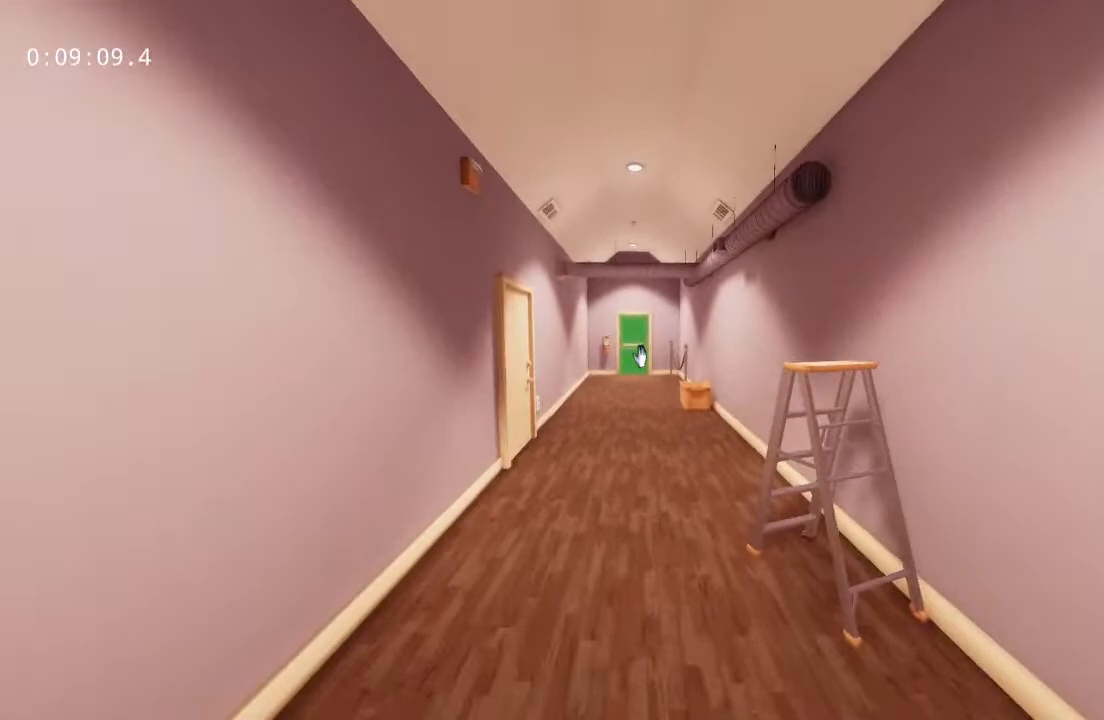
{"keys": ["w"], "mouse": [], "events": [[217, "mouse_left", "down"], [267, "mouse_left", "up"]]}
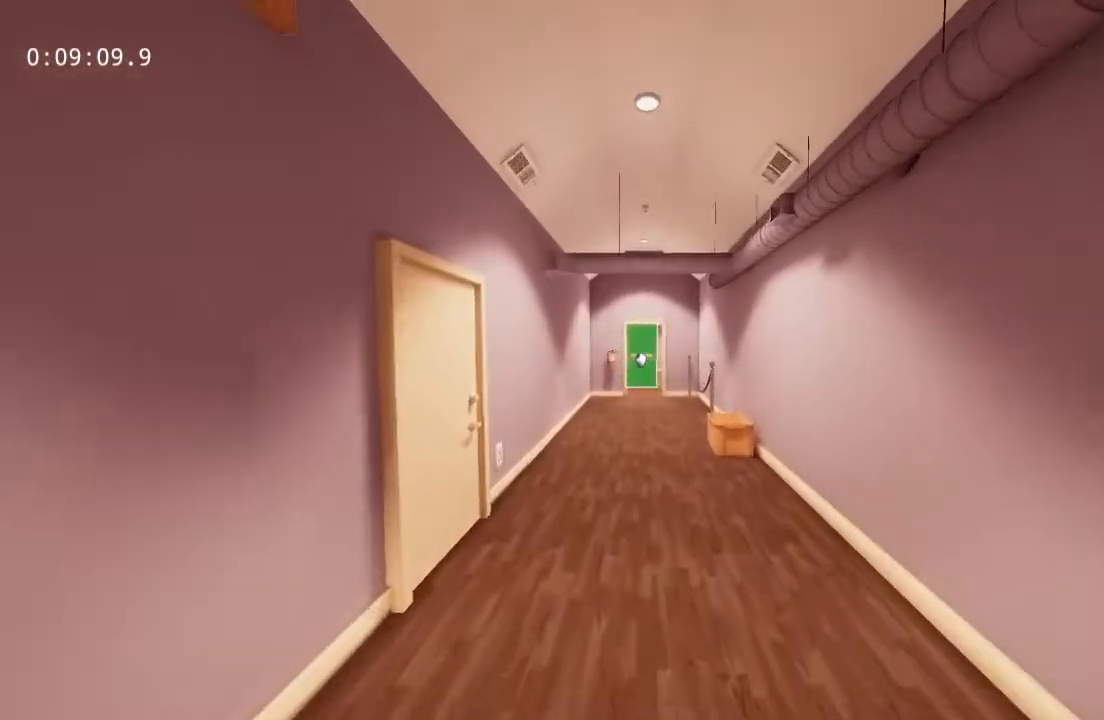
{"keys": ["w"], "mouse": [], "events": []}
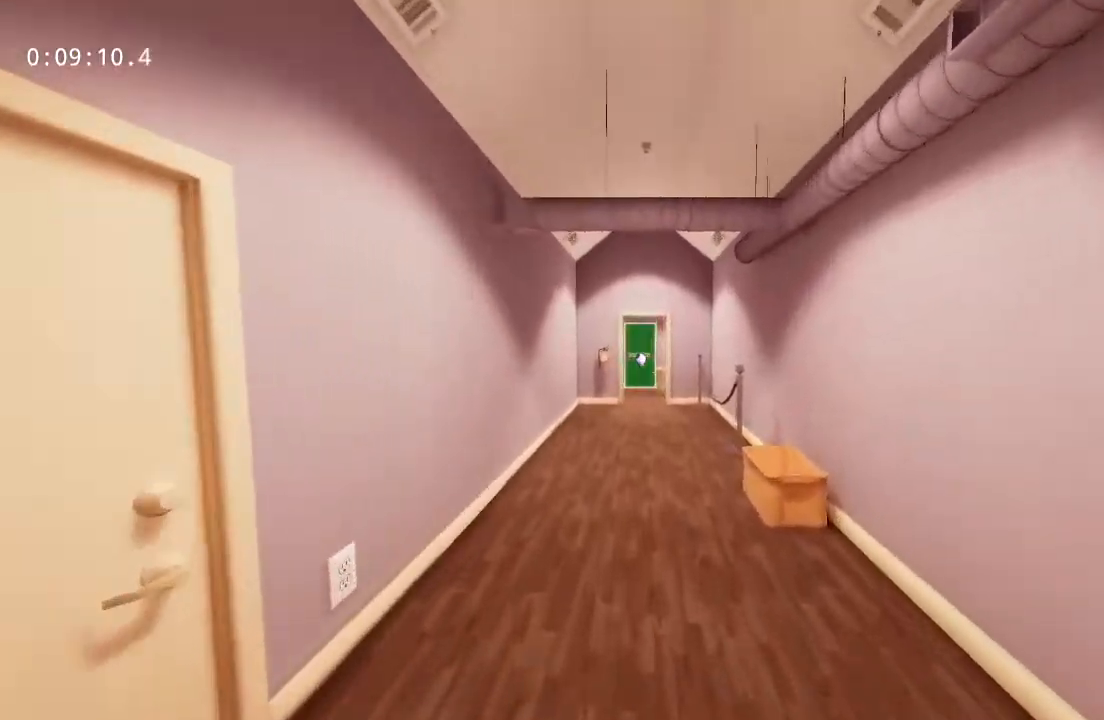
{"keys": ["w"], "mouse": [], "events": []}
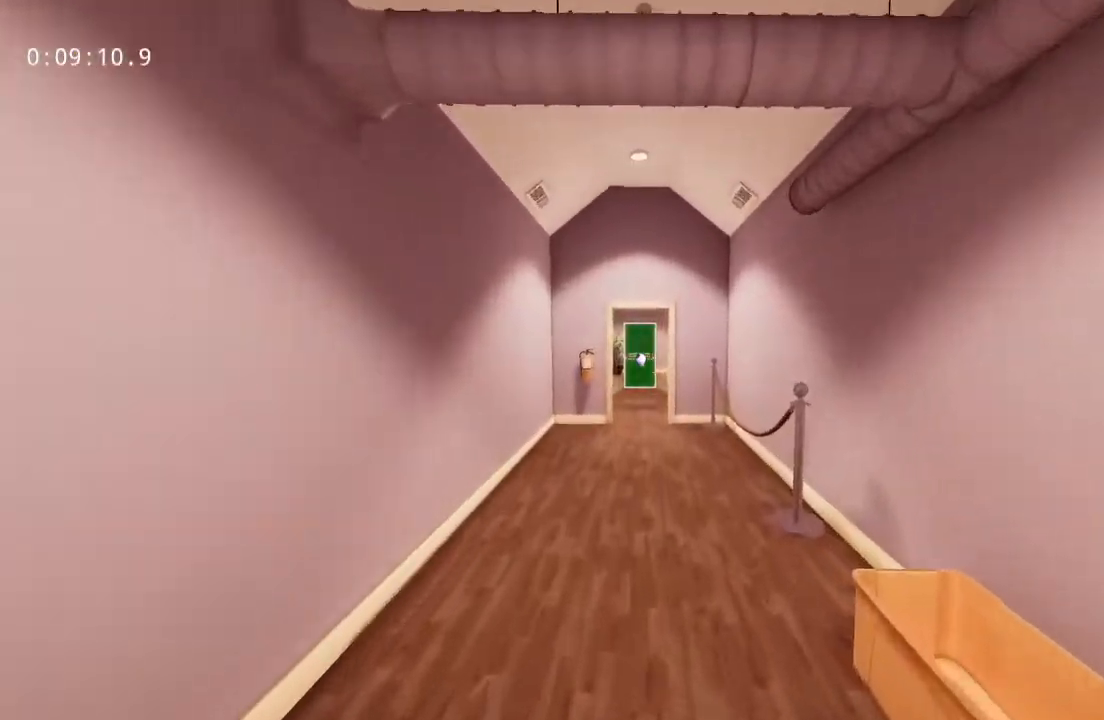
{"keys": ["w"], "mouse": [], "events": []}
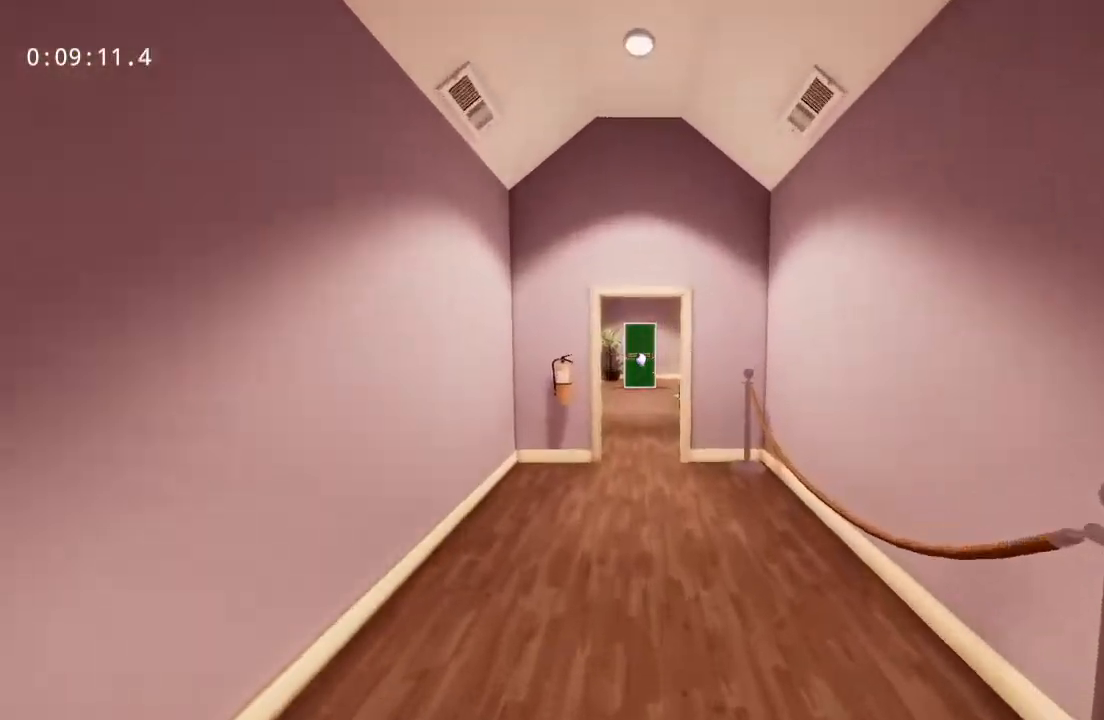
{"keys": ["w"], "mouse": [], "events": []}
▬▬▬▬▬▬▬▬▬▬
Task directions
The answer must be the full listing, restated word for word, with no pictures in it.

Task result
{"keys": ["w"], "mouse": [], "events": [[217, "mouse_left", "down"], [267, "mouse_left", "up"]]}
{"keys": ["w"], "mouse": [], "events": []}
{"keys": ["w"], "mouse": [], "events": []}
{"keys": ["w"], "mouse": [], "events": []}
{"keys": ["w"], "mouse": [], "events": []}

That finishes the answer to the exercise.